Jennifer Berdahl

Affaire médiatisée
08/08/2015
Secteur concerné : Université

Institution concernée

Université de la Colombie-Britannique

6200 University Boulevard
Vancouver, BC V6T 1Z4
Canada

Personnes et institutions mises en cause

Administration, direction

Type de problème soulevé

De nature politique, idéologique, affectant l’institution (autonomie institutionnelle) ou les personnes (liberté individuelle)

Ingérence du privé ou d’un donateur

Touchant la gestion/les décisions des institutions

Sanctions abusives, blâmes ou avertissement

Description

En août 2015, Jennifer Berdahl, professeure en études du leadership, du genre et de la diversité à la Sauder School of Business de l’Université de Colombie-Britannique (UBC), publie un billet de blogue spéculant sur le départ soudain du président de l’université, Arvind Gupta, après seulement 13 mois en poste. Elle suggère que Gupta aurait perdu un « concours de masculinité » au sein de la direction de l’UBC, soulignant les défis systémiques rencontrés par les minorités dans des institutions dominées par des hommes blancs.

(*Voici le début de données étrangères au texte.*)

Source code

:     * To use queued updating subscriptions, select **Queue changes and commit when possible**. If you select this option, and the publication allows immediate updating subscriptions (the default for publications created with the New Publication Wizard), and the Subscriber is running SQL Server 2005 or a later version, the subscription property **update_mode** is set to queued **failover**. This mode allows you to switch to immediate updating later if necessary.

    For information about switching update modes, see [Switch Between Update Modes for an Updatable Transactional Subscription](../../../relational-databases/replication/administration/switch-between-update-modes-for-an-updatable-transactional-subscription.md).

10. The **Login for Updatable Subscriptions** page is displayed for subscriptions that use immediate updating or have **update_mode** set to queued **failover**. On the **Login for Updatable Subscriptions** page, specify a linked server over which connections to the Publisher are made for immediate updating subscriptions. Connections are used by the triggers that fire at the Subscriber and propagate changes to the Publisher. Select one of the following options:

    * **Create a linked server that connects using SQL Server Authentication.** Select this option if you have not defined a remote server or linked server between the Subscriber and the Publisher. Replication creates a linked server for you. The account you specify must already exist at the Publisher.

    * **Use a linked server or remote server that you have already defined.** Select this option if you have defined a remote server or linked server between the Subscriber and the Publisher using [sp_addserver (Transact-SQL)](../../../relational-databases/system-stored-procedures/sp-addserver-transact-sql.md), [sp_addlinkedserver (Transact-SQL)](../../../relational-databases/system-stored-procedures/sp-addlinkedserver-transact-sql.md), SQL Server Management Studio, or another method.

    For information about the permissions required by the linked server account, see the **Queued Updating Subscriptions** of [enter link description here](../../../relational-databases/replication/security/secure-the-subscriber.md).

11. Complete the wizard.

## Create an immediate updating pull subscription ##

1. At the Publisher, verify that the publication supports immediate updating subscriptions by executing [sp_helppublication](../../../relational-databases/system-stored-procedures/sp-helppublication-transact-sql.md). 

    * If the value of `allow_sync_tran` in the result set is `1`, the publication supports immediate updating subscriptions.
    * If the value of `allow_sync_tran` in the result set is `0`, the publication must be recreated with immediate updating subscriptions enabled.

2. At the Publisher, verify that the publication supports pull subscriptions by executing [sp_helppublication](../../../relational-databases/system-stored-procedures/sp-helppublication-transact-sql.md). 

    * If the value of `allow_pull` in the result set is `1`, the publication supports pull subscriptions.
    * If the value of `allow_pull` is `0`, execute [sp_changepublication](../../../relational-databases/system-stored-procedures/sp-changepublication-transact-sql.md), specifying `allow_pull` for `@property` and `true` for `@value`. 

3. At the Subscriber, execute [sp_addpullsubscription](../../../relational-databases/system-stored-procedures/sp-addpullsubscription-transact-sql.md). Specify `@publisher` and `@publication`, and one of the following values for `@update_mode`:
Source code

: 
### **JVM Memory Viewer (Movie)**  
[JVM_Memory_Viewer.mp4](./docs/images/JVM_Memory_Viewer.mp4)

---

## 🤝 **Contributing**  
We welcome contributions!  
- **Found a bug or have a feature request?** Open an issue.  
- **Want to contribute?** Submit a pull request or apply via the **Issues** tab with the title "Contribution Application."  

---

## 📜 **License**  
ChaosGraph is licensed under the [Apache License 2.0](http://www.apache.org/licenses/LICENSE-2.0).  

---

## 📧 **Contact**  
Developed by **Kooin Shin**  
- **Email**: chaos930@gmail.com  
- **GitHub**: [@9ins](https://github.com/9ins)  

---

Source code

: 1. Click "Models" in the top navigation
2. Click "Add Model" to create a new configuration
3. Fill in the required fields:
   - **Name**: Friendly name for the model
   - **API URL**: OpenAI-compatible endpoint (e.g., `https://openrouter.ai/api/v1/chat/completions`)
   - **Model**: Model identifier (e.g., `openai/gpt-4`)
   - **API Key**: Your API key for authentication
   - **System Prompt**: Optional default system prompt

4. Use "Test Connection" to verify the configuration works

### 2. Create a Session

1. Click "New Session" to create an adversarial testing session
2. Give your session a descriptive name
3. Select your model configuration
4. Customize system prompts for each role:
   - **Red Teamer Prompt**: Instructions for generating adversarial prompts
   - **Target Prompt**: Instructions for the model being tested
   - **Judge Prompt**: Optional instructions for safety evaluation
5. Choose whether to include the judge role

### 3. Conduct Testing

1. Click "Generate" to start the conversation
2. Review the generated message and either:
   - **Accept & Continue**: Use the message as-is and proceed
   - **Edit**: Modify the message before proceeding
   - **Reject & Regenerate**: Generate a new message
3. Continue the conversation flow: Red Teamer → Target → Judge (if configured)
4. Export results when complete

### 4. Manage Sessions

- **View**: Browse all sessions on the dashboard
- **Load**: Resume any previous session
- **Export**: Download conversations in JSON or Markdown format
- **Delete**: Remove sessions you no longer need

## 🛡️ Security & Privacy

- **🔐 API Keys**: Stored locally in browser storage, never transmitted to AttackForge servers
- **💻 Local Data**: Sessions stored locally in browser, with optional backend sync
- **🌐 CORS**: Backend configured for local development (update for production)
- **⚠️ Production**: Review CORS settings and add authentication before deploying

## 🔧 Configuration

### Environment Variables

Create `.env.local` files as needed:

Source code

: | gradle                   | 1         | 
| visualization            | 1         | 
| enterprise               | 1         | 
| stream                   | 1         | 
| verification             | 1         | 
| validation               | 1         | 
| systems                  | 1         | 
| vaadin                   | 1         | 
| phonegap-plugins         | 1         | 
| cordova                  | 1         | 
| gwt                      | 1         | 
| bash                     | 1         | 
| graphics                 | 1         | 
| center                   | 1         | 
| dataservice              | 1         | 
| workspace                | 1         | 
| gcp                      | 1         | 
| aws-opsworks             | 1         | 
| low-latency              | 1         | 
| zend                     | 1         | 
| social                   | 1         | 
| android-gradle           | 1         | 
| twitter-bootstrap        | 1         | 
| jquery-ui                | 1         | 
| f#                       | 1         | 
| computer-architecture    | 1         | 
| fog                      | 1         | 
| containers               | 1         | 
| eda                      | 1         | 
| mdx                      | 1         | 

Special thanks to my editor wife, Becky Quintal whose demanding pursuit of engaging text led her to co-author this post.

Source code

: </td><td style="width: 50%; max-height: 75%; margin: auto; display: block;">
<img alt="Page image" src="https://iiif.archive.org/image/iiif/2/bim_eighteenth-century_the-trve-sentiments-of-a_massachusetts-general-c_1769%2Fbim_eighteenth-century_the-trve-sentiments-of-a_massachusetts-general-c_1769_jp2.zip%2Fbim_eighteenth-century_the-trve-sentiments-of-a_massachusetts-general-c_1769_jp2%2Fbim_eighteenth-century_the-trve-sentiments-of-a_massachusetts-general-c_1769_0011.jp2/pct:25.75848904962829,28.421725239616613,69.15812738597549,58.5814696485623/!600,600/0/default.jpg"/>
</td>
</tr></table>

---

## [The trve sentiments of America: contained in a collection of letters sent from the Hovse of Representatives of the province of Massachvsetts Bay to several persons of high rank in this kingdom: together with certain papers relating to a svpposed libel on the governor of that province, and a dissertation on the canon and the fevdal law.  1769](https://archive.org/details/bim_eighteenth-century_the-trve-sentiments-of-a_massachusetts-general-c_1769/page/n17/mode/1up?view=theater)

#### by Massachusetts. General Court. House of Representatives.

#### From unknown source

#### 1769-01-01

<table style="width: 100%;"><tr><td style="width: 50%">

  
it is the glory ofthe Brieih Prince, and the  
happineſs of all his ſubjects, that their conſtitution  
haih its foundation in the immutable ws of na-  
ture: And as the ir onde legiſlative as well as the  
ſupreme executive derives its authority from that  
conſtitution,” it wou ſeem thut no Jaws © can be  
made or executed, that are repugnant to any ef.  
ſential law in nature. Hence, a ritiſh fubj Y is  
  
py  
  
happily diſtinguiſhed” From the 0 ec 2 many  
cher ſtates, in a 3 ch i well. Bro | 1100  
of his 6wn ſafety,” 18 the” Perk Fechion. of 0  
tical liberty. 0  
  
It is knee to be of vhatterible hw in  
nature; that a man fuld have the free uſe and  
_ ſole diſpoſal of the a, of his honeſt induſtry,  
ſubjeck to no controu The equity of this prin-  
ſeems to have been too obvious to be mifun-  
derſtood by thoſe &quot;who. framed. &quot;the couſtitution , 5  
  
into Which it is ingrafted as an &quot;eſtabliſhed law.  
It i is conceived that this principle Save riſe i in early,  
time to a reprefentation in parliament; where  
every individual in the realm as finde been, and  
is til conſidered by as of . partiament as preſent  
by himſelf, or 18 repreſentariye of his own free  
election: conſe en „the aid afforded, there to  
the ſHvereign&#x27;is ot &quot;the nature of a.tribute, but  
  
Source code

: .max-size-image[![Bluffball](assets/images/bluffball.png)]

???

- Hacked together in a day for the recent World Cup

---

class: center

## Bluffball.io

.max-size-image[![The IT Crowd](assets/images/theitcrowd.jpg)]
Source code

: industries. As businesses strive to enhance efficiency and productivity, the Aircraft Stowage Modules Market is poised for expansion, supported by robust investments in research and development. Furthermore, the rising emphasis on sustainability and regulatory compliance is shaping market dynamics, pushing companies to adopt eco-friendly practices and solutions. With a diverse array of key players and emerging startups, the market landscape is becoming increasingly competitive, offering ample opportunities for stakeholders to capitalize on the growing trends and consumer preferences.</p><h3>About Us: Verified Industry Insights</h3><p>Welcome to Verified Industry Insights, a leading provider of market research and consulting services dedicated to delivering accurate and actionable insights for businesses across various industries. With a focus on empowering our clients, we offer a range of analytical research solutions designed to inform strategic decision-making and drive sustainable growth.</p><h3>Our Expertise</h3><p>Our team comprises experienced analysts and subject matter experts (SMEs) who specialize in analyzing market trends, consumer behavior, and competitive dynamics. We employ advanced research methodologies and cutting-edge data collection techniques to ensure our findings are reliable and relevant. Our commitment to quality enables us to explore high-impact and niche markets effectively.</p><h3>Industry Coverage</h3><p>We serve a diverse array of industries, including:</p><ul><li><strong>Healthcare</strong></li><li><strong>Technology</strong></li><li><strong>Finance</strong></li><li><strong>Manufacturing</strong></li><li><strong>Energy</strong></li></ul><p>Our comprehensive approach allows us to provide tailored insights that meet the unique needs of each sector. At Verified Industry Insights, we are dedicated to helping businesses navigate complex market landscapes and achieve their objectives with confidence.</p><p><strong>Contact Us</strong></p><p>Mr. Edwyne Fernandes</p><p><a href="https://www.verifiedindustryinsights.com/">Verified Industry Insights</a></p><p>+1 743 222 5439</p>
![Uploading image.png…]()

Interventions controversées

  • Appels téléphoniques : John Montalbano, président du conseil d’administration de l’UBC et donateur du poste de Berdahl, la contacte pour critiquer son billet, estimant qu’il nuit à la réputation du conseil et pourrait compromettre son financement par la Banque Royale du Canada. Des responsables administratifs, dont un doyen associé et une vice-doyenne à l’équité, l’interpellent également, annulant une réunion prévue lorsqu’elle demande à y inclure un représentant syndical.

  • Conséquences perçues : Berdahl dénonce une tentative de « museler » ses opinions, affirmant que ces pressions constituent une atteinte à sa liberté académique.

Réactions institutionnelles

  • Enquête Lynn Smith : Une enquête indépendante menée par l’ex-juge Lynn Smith conclut en octobre 2015 que l’UBC a failli à son obligation de protéger la liberté académique de Berdahl. Bien qu’aucune violation directe ne soit retenue, le rapport juge les actions de Montalbano « sans précédent et imprudentes » et critique l’absence de soutien institutionnel à Berdahl.

  • Démission de Montalbano : Sous pression, Montalbano démissionne de son poste de président du conseil d’administration.

  • Condamnations : L’Association canadienne des professeures et professeurs d’université (ACPPU) et la Confédération des associations de professeurs de Colombie-Britannique (CUFA BC) dénoncent un manquement systémique à la défense de la liberté académique et réclament des réformes de gouvernance.

Contexte plus large

  • Départ opaque de Gupta : Les raisons exactes du départ de Gupta restent inconnues en raison d’une clause de confidentialité. Des documents divulgués par erreur révèlent des tensions croissantes entre Gupta et le conseil d’administration, notamment des critiques sur sa gestion des relations avec les parties prenantes.

  • Débats sur la transparence : L’affaire soulève des questions sur l’opacité des processus décisionnels à l’UBC et l’influence excessive des administrateurs nommés politiquement.

Impact académique et médiatique

  • Mobilisation : Plus de 5 000 signatures sont recueillies pour soutenir Berdahl, tandis que des professeurs critiquent la culture « corporative » de l’UBC.

  • Enjeux structurels : Le cas met en lumière les tensions entre liberté d’expression, responsabilités administratives et pressions externes dans les universités canadiennes, incitant à des appels pour renforcer l’autonomie académique et la transparence institutionnelle.

Résolution : Aucune sanction disciplinaire n’est imposée à Berdahl, mais l’UBC s’engage à revoir ses politiques de gouvernance. L’affaire reste un exemple emblématique des défis liés à la protection de la liberté académique face aux intérêts institutionnels.